Un immense merci à l’équipe d’UnderScores pour son aide afin de déterrer une ultime fois un fanzine Leitmotiv. L’opus 24 aura finalement connu une sortie ! Je vous laisse en conclusion avec l’édito d’époque.

 

Leitmotiv, première réunion

 

JARRE, JARRE ! (BIS)*


* Grand prix Laurent Ruquier du calembour pourri 2008.

 

Bon. Que je vous raconte toute l’histoire : il y a un peu plus de deux ans, nous apprenions, enthousiastes, que Maurice Jarre était de retour au pays (il est lyonnais, et oui…) pour un concert à l’auditorium. Une façon pour lui de fêter ses 80 ans (c’était l’intitulé du concert, mais il en avait en fait 82) sur ses terres.

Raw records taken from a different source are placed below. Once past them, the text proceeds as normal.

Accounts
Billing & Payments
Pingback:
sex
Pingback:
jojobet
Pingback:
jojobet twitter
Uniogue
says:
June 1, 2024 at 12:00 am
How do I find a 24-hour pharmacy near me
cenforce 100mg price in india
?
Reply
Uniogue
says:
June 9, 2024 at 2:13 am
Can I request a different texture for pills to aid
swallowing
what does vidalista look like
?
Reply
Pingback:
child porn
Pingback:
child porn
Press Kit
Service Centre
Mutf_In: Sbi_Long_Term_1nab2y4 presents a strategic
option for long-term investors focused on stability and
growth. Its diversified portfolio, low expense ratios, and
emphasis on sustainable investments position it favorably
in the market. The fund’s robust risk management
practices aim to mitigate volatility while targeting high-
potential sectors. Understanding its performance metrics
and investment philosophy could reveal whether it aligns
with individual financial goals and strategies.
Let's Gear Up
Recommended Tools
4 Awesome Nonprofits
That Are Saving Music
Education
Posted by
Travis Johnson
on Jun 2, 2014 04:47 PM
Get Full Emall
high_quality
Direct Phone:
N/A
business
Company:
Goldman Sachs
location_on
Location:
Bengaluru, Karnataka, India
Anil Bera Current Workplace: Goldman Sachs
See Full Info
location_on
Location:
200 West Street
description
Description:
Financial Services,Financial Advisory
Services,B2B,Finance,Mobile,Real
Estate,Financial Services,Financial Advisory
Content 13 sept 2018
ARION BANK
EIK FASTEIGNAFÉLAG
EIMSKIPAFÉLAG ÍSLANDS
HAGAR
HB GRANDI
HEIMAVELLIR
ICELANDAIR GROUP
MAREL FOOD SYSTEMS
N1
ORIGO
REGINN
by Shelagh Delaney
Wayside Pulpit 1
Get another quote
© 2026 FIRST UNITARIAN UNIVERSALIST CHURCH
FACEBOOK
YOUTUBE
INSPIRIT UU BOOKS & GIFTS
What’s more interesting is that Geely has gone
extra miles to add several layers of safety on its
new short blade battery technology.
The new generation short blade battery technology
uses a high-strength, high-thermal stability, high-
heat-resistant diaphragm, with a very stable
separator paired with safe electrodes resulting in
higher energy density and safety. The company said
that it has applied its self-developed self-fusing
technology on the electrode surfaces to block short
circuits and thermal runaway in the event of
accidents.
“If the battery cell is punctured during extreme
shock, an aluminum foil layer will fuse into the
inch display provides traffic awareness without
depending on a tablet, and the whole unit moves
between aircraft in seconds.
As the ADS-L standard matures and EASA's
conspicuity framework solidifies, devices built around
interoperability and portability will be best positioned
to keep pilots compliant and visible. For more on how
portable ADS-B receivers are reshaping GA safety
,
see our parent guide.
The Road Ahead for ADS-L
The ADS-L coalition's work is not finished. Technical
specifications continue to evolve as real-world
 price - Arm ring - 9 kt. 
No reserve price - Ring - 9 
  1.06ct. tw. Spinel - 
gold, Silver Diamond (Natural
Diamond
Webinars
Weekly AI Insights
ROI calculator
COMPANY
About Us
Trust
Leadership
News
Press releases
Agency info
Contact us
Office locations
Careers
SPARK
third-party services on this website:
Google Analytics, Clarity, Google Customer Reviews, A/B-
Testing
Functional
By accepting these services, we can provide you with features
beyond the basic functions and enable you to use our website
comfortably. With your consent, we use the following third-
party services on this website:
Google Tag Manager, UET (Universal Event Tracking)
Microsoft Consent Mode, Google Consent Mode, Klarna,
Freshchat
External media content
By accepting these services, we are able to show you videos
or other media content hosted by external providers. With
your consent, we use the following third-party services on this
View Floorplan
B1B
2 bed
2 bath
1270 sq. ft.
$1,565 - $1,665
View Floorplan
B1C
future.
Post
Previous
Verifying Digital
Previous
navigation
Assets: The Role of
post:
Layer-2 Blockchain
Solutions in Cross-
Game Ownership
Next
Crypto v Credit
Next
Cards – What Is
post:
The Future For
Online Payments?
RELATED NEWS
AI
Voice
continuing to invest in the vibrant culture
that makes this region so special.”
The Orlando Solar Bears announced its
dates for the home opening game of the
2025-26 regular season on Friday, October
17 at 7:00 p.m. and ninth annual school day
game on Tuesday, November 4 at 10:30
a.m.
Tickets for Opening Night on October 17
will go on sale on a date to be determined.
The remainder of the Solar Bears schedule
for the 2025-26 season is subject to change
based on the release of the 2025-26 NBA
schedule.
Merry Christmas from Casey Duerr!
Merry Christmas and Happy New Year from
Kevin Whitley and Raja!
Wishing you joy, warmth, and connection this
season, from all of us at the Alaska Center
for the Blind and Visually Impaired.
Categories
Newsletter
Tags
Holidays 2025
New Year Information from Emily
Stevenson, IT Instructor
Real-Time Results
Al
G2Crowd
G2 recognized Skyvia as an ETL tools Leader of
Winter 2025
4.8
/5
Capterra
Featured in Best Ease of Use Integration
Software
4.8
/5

Derechef, nous décidâmes de consacrer un dossier à l’enfant du pays. Et chacun de se replonger dans l’œuvre immense de monsieur Jarre en réécoutant nombre de musiques, en revisionnant moult films mythiques et en étudiant plus avant les mœurs du triton… Si bien qu’au moment de mettre en commun notre travail, nous nous rendîmes rapidement compte que nos écrits avaient pris des proportions considérables, à tel point qu’il n’était plus permis de publier cela en l’état en une seul fois. Cruel dilemme… Que faire ? Je ne sais plus qui lança l’idée d’un fanzine spécial. Toujours est-il que le projet fut accepté, nous plongeant dans une année supplémentaire de recherches, de réunions souvent hilarantes ou dangereuses (nous fûmes attaqués lors de l’une d’elle par des rouleaux de réglisses particulièrement belliqueux) et de critiques en commun cérébrales et pittoresques. L’entreprise fut terriblement compliquée mais heureusement, nous fûmes épaulés par de nombreux renforts extérieurs, certains venant même de très loin (Paris, et même du royaume de Cormyr !) Bref, voilà, c’est fait. Vous tenez entre vos mains le spécial Maurice Jarre, avec une tonne de critiques et d’analyses, de reportages et d’interviews. Un investissement énorme pour l’association Leitmotiv qui risque ainsi de mettre la clé sous la porte – compromettant ainsi fortement mon projet de voyage au Brésil – au vu d’une ardoise plus que conséquente. Jugez plutôt :

  • 542 litres de sueur
  • 3 tonnes de réglisse
  • 4 viviers
  • 8 couples de tritons (ils sont maintenant 800, je ne vous raconte pas l’état de l’appart de Isa et Guy…)
  • 2 tonnes de nourritures pour tritons
  • Un banquet fastueux pour 50 personnes avec le maire de Lyon et le petit Jean-Michel après le concert du Maestro (ah… Le comptable me souffle que l’on n’a pas payé là… L’horizon s’éclaircit !)

Bonne lecture à toutes et à tous et merci à tous ceux qui ont permis à ce projet titanesque de voir le jour.

 

Christophe Olivo

L'équipe de Leitmotiv et Maurice Jarre !

 

Very special thanks à Florent Groult, Stéphane Lerouge (pour le champagne et les petits fours !) et bien sûr à monsieur Maurice Jarre pour sa gentillesse et sa disponibilité.